Т. встал и подошел к стене.

— Темновато, — пробормотал он. — Впрочем, видно. Вот: «Пишет раб божий Федька Пятак с Москвы. Зарезал трех солдат за сапоги, завтра сутрева повесят. Прими господе душу...»

— И что вам по этому поводу приходит в голову?

— Во-первых, — сказал Т., — непонятно, как Федька ухитрился зарезать за сапоги сразу трех солдат. То ли он резал их спящими, имея виды на три пары, то ли просто стянул сапоги, а убийцей стал, отбиваясь от преследователей... Он как-то очень скомканно описал. Видно, волновался.

— Что-нибудь еще?

— Во-вторых, неясно, что именно Господь будет делать с этой душой, когда примет. Стирать, гладить?

— Еще какие-нибудь мысли?

Т. подумал.

— Ну, можно еще поразмыслить, почему его так звали — Федька Пятак. Возможно, дело было в том, что он оказывал за пятак какую-нибудь низменную

услугу — например, подносил крендель с водкой или топил котят. Он пишет, что он из Москвы — в трущобах вокруг Хитровского рынка действительно встречаются пропащие души, которые на такое способны. А может быть, он был похож лицом на поросенка. Отлично представляю, кстати — такой драный картуз на голове, непременно коричневый, маленькие хитрые глазки, бегающие из стороны в сторону, и вздернутый носик-пятачок с открытыми ноздрями... И сам невелик ростом.

— Вот, — сказал Соловьев, — уже почти добрались. Ведь прямо как живой. Вы его сейчас увидели в своем воображении, да?

— Пожалуй.

— Очень хорошо. Теперь представьте, что предсмертная запись Федьки Пятака — короткий роман. А сам Федька Пятак — его герой. Кем вы являетесь по отношению к этому роману?

— Читателем.

— Вот именно. Только что читателем были вы сами. Но вы знаете, что возникаете в сознании читателя, верно? То, что вы принимаете за свое сознание, есть на самом деле сознание читателя. Это не вы прочли сейчас про Федьку Пятака. Это читатель, в воображении которого мы с вами возникаем, увидел его драный коричневый картуз и свиной пятачок. Увидел сквозь вас.

— Допустим. И что?

Соловьев выдержал паузу.

— А то, — сказал он тихо, — что читатель, читающий сейчас эту книгу — такой же призрачный фантом, как и мы с вами. В истинной реальности его нет. Он — такая же промежуточная оптика, какой были вы сами при чтении истории про Федьку.

— Но кто тогда есть?

— Только непостижимость, которая видит вас сквозь читателя — так же, как читатель только что видел Федьку Пятака сквозь вас, граф.

Т. молчал.

— Читатель во Вселенной всего один, — продолжал Соловьев. — Но на носу у него может быть сколько угодно пар разноцветных очков. Отражаясь друг в друге, они порождают черт знает какие отблески — мировые войны, финансовые кризисы, всемирные катастрофы и прочие аттракционы. Однако сквозь все это проходит только один взгляд, только один луч ясного сознающего света — тот же самый, который проходит в эту секунду через вас, меня и любого, кто видит нас с вами. Потому что этот луч вообще только один во всем мироздании и, так сказать, самотождествен во всех своих бесчисленных проявлениях. Причем называть его лучом — это большая ошибка. Но не большая, конечно, чем полагать дырой в отхожем месте.

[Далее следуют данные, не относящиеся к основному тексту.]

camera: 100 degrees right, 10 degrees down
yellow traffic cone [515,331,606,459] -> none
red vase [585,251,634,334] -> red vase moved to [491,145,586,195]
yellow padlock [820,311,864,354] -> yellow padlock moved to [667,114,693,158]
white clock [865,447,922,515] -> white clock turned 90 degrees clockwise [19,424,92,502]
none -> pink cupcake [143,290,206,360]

— А кто создает то, что этот взгляд видит?

То, что он видит, не создано кем-то другим. Он создает то, что видит, сам.

— Каким образом?

— Тем, что он это видит.

— Хорошо, — сказал Т., — тогда спрошу иначе. Кто этим взглядом смотрит?

— Вы.

— Я?

— Конечно. Вы и есть этот взгляд, граф. Вы и есть эта непостижимость.

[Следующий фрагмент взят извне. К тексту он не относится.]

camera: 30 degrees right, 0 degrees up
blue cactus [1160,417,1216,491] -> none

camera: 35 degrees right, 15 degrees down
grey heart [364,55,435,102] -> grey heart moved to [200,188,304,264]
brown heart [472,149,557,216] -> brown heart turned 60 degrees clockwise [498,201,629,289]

— То есть вы хотите сказать, что я создатель мира?

Соловьев развел руками, будто не понимая, какие тут могут быть сомнения.

— Но если я создатель мира, почему мне в нем так неуютно?

Соловьев засмеялся.

— Это все равно как спросить — если я создатель кошмара, почему мне в нем так страшно?

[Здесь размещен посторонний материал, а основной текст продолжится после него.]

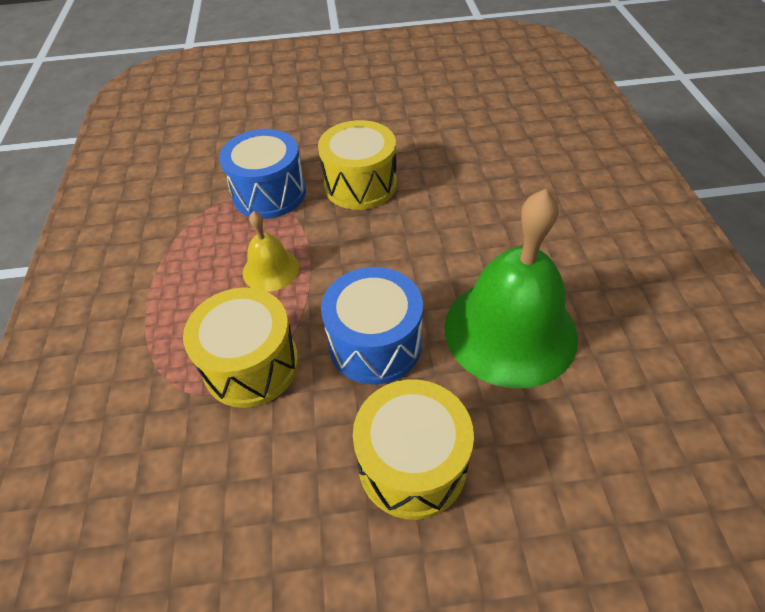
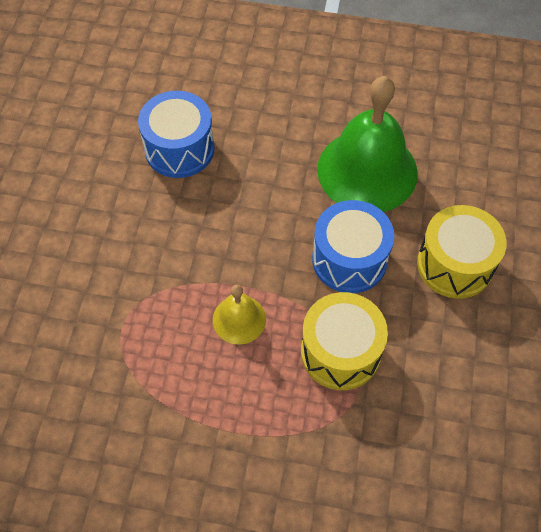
camera: 75 degrees left, 10 degrees up
blue drum [219,129,306,219] -> blue drum moved to [138,91,214,178]
yellow drum [318,120,397,210] -> none

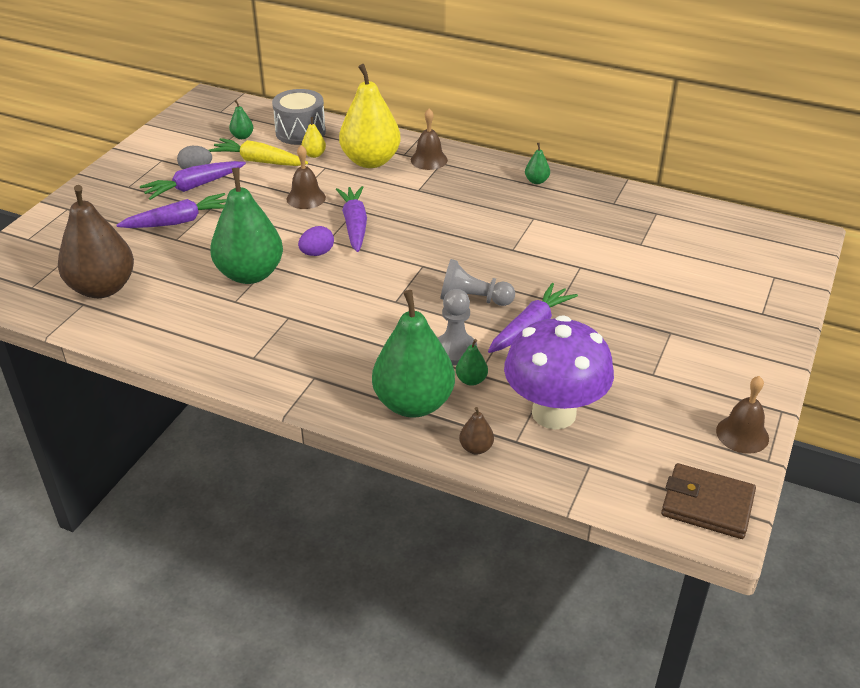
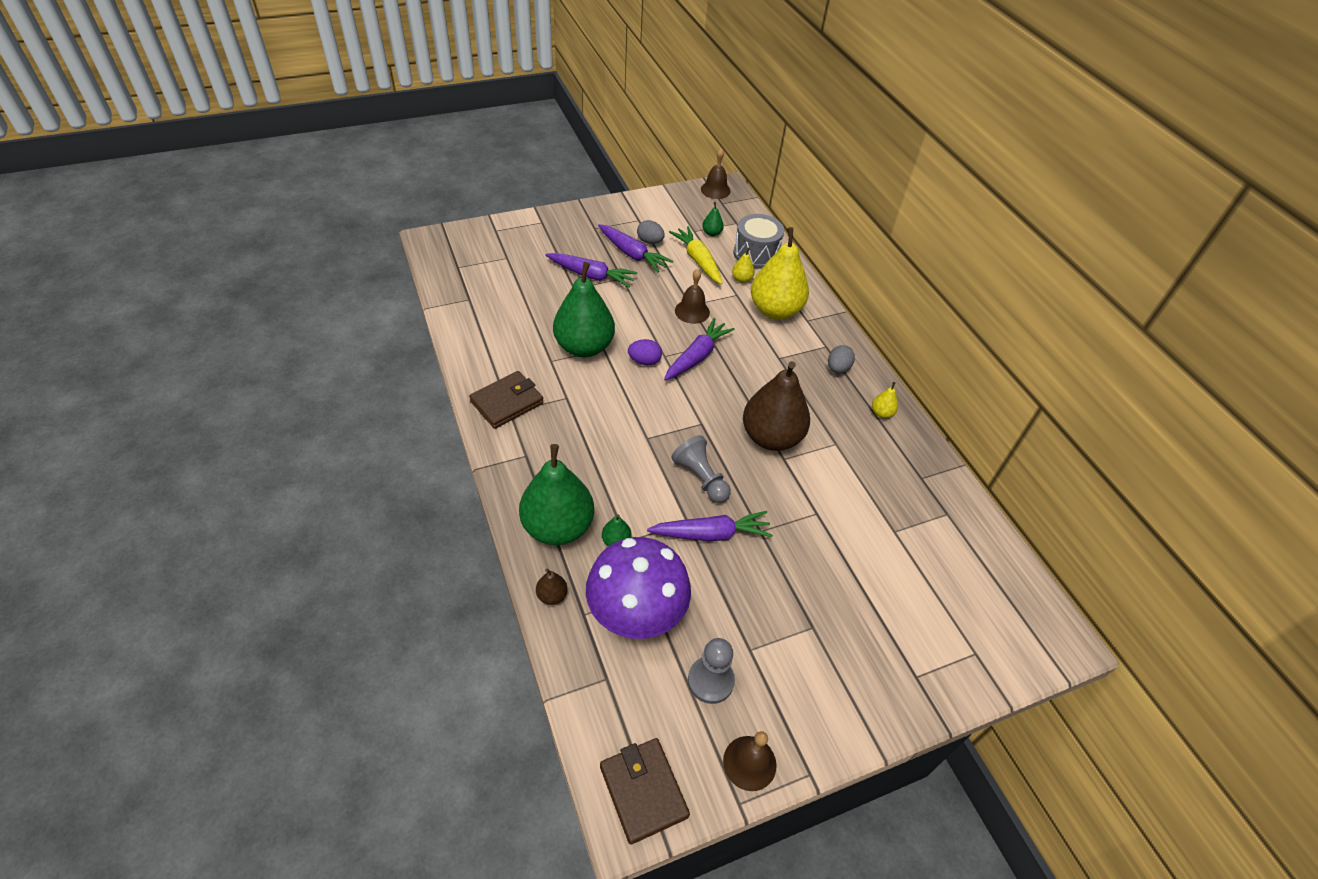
camera: 40 degrees right, 10 degrees up
brown pear [58,185,134,298] -> brown pear moved to [743,361,810,451]
purple carrot [140,161,246,200] -> purple carrot turned 150 degrees counterclockwise [598,224,673,273]
brown bell [411,109,448,170] -> brown bell moved to [701,148,731,199]
grey pawn [438,289,477,366] -> grey pawn moved to [688,638,735,704]
green pear [525,142,550,184] -> yellow pear [872,382,898,418]
none -> brown wallet [469,371,544,429]
none -> grey egg [828,345,855,373]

— Понятно, — сказал Т. — Но почему именно я? В чем моя исключительность?

— Такой же точно исключительностью обладаю и я, и эта муха под потолком, и любой другой оптический элемент. И вы, и я, и кто угодно другой — это одно и то же присутствие, просто, как говорят технические специалисты, в разных фазах. Один и тот же окончательный наблюдатель, который никогда ни от кого не прячется, потому что прятаться ему не от кого. Кроме него, никого нет. И вы хорошо знаете, какой он, потому что вы и есть он. Главная тайна мира совершенно открыта, и она ничем не отличается от вас самого. Если вы поняли, о чем я говорил, вы только что видели отблеск самого большого чуда во Вселенной... Понять это и означает увидеть Читателя.